[[ Task data open ]]
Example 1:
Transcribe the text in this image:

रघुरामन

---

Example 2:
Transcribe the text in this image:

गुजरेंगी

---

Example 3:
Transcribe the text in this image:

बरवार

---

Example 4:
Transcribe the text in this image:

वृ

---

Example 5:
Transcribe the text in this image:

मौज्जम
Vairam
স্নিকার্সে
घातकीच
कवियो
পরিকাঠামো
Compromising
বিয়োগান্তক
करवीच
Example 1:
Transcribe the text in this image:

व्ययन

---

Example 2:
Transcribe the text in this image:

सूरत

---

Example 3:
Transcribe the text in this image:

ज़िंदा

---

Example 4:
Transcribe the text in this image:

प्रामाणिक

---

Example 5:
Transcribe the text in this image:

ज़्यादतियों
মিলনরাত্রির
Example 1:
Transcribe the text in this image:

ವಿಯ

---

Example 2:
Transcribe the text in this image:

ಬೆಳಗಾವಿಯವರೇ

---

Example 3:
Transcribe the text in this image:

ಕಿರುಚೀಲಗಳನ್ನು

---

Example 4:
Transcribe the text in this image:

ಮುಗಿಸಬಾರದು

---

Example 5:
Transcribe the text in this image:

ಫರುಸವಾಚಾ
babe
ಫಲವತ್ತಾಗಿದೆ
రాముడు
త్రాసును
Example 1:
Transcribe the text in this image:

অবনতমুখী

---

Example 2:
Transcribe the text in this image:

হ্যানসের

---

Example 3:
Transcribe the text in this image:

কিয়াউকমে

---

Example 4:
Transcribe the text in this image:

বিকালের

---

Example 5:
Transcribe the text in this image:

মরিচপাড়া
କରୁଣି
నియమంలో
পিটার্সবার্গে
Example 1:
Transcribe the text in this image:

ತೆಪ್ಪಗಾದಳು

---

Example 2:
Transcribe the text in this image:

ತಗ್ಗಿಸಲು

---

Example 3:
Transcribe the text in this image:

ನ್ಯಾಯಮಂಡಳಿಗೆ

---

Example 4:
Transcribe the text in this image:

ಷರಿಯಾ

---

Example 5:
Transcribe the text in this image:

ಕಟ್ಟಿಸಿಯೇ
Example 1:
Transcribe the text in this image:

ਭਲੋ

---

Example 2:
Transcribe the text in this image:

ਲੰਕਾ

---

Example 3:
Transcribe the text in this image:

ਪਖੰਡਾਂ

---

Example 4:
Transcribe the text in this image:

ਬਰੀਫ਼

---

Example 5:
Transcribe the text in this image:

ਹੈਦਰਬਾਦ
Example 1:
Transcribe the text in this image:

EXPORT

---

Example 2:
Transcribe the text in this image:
[[ Task data closed ]]
Work to be completed =
Exactly as written above, copy out all the records.

Response to this exercise =
Example 1:
Transcribe the text in this image:

रघुरामन

---

Example 2:
Transcribe the text in this image:

गुजरेंगी

---

Example 3:
Transcribe the text in this image:

बरवार

---

Example 4:
Transcribe the text in this image:

वृ

---

Example 5:
Transcribe the text in this image:

मौज्जम
Vairam
স্নিকার্সে
घातकीच
कवियो
পরিকাঠামো
Compromising
বিয়োগান্তক
करवीच
Example 1:
Transcribe the text in this image:

व्ययन

---

Example 2:
Transcribe the text in this image:

सूरत

---

Example 3:
Transcribe the text in this image:

ज़िंदा

---

Example 4:
Transcribe the text in this image:

प्रामाणिक

---

Example 5:
Transcribe the text in this image:

ज़्यादतियों
মিলনরাত্রির
Example 1:
Transcribe the text in this image:

ವಿಯ

---

Example 2:
Transcribe the text in this image:

ಬೆಳಗಾವಿಯವರೇ

---

Example 3:
Transcribe the text in this image:

ಕಿರುಚೀಲಗಳನ್ನು

---

Example 4:
Transcribe the text in this image:

ಮುಗಿಸಬಾರದು

---

Example 5:
Transcribe the text in this image:

ಫರುಸವಾಚಾ
babe
ಫಲವತ್ತಾಗಿದೆ
రాముడు
త్రాసును
Example 1:
Transcribe the text in this image:

অবনতমুখী

---

Example 2:
Transcribe the text in this image:

হ্যানসের

---

Example 3:
Transcribe the text in this image:

কিয়াউকমে

---

Example 4:
Transcribe the text in this image:

বিকালের

---

Example 5:
Transcribe the text in this image:

মরিচপাড়া
କରୁଣି
నియమంలో
পিটার্সবার্গে
Example 1:
Transcribe the text in this image:

ತೆಪ್ಪಗಾದಳು

---

Example 2:
Transcribe the text in this image:

ತಗ್ಗಿಸಲು

---

Example 3:
Transcribe the text in this image:

ನ್ಯಾಯಮಂಡಳಿಗೆ

---

Example 4:
Transcribe the text in this image:

ಷರಿಯಾ

---

Example 5:
Transcribe the text in this image:

ಕಟ್ಟಿಸಿಯೇ
Example 1:
Transcribe the text in this image:

ਭਲੋ

---

Example 2:
Transcribe the text in this image:

ਲੰਕਾ

---

Example 3:
Transcribe the text in this image:

ਪਖੰਡਾਂ

---

Example 4:
Transcribe the text in this image:

ਬਰੀਫ਼

---

Example 5:
Transcribe the text in this image:

ਹੈਦਰਬਾਦ
Example 1:
Transcribe the text in this image:

EXPORT

---

Example 2:
Transcribe the text in this image:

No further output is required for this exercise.